WORKING DATA Block Start

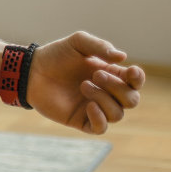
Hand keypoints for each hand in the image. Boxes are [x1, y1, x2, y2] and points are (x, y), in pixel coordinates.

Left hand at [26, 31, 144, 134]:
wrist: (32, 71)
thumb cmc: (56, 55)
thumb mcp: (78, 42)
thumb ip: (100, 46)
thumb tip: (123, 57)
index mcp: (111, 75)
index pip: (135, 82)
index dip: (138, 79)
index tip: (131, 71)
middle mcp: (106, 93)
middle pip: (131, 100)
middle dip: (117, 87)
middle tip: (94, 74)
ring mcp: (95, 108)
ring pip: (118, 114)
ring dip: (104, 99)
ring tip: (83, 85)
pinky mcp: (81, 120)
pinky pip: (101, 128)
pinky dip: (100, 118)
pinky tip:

WORKING DATA Block End

**EXERCISE INSTRUCTIONS:** Can you quote exactly the lines from the one containing "thumb tip: (123, 57)" through the last line of the records above, and nothing else?

**WRITTEN REPLY:**
thumb tip: (123, 57)
index mcp: (111, 75)
index pip: (135, 82)
index dip: (138, 79)
index tip: (131, 71)
middle mcp: (106, 93)
middle pip: (131, 100)
middle dip: (117, 87)
middle tip: (94, 74)
ring mcp: (95, 108)
ring pip: (118, 114)
ring dip: (104, 99)
ring tip: (83, 85)
pinky mcp: (81, 120)
pinky pip: (101, 128)
pinky dip: (100, 118)
pinky tip:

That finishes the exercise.